[1] The Poem of Thealma and Clearchus was left in an unfinished state: it terminates abruptly with the half line
"Thealma lives"—
Upon which Walton adds
And here the Author dy'd, and I hope the Reader will be sorry.
* * * * *
LETTER TO JOHN AUBREY.
1680.
[The original is amongst Aubrey's MSS. in the Ashmolian Museum: annexed to it is the following note by Aubrey: "This account I received from Mr. Isaac Walton (who wrote Dr. Donne's Life), &c. Decemb. 2, 1680, he being then eighty-seven years of age. This is his own hand-writing, I.A." See Walton's Lives, With Notes and the Life of the Author by Thomas Zouch, third edition. York, 1817. Vol. II. pp. 353-356.]

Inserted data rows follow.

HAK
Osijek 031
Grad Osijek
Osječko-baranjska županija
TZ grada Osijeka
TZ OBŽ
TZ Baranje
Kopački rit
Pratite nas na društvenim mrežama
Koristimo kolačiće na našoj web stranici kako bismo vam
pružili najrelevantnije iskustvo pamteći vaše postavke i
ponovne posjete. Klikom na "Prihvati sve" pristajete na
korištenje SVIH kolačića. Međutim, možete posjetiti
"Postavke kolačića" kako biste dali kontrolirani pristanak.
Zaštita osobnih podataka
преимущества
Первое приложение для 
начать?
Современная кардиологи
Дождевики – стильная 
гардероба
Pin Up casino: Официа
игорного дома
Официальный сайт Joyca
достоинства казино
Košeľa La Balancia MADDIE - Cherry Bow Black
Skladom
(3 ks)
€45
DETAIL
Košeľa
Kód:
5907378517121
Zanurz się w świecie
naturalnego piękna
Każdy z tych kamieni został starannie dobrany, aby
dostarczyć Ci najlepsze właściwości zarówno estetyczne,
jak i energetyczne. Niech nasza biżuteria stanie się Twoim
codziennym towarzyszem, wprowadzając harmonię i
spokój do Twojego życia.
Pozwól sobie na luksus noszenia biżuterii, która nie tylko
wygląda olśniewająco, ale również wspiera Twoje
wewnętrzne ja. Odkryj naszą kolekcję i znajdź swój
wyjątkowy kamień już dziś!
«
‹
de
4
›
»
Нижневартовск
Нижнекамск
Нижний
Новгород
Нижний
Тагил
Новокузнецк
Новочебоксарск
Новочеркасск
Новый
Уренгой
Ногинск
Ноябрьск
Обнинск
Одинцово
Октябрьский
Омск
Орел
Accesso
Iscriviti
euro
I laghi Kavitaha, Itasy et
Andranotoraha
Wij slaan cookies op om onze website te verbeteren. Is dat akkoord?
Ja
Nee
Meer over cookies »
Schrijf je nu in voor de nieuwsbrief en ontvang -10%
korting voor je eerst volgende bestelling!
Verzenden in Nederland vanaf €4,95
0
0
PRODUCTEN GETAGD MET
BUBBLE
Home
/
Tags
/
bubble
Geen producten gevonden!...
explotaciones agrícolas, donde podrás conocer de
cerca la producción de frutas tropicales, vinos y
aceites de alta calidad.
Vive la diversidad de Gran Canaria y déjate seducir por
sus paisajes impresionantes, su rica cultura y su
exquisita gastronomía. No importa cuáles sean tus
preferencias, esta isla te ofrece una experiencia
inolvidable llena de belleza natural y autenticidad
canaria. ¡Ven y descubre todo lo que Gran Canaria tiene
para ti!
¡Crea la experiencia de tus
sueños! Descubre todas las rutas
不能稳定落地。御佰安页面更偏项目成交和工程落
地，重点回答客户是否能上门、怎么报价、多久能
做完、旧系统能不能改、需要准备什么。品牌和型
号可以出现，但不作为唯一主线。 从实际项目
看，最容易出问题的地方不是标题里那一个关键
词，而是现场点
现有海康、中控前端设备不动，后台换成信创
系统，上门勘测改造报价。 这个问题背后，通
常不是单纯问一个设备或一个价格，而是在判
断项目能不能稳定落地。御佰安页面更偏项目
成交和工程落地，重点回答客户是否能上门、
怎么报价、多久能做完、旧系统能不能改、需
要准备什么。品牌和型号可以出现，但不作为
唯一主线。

ffor y'r friends q'ue this.
I only knew Ben Jonson: But my Lord of Winton knew him very well; and says, he was in the 6th, that is, the uppermost fforme in Westminster scole, at which time his father dyed, and his mother married a brickelayer, who made him (much against his will) help him in his trade; but in a short time, his scolemaister, M'r. Camden, got him a better imployment, which was to atend or acompany a son of Sir Walter Rauley's in his travills. Within a short time after their return, they parted (I think not in cole bloud) and with a love sutable to what they had in their travilles (not to be commended). And then Ben began to set up for himself in the trade by which he got his subsistance and fame, of which I need not give any account. He got in time to have a 100£ a yeare from the king, also a pension from the cittie, and the like from many of the nobilitie and some of the gentry, w'ch was well pay'd, for love or fere of his railing in verse, or prose, or boeth. My lord told me, he told him he was (in his long retyrement and sickness, when he saw him, which was often) much afflickted, that hee had profained the scripture in his playes, and lamented it with horror: yet that, at that time of his long retyrement, his pension (so much as came in) was giuen to a woman that gouern'd him (with whome he liu'd and dyed near the Abie in Westminster); and that nether he nor she tooke too much care for next weike: and wood be sure not to want wine: of w'ch he usually tooke too much before he went to bed, if not oftener and soner. My lord tells me, he knowes not, but thinks he was born in Westminster. The question may be put to Mr. Wood very easily upon what grounds he is positive as to his being born their; he is a friendly man, and will resolve it. So much for braue Ben. You will not think the rest so tedyous as I doe this.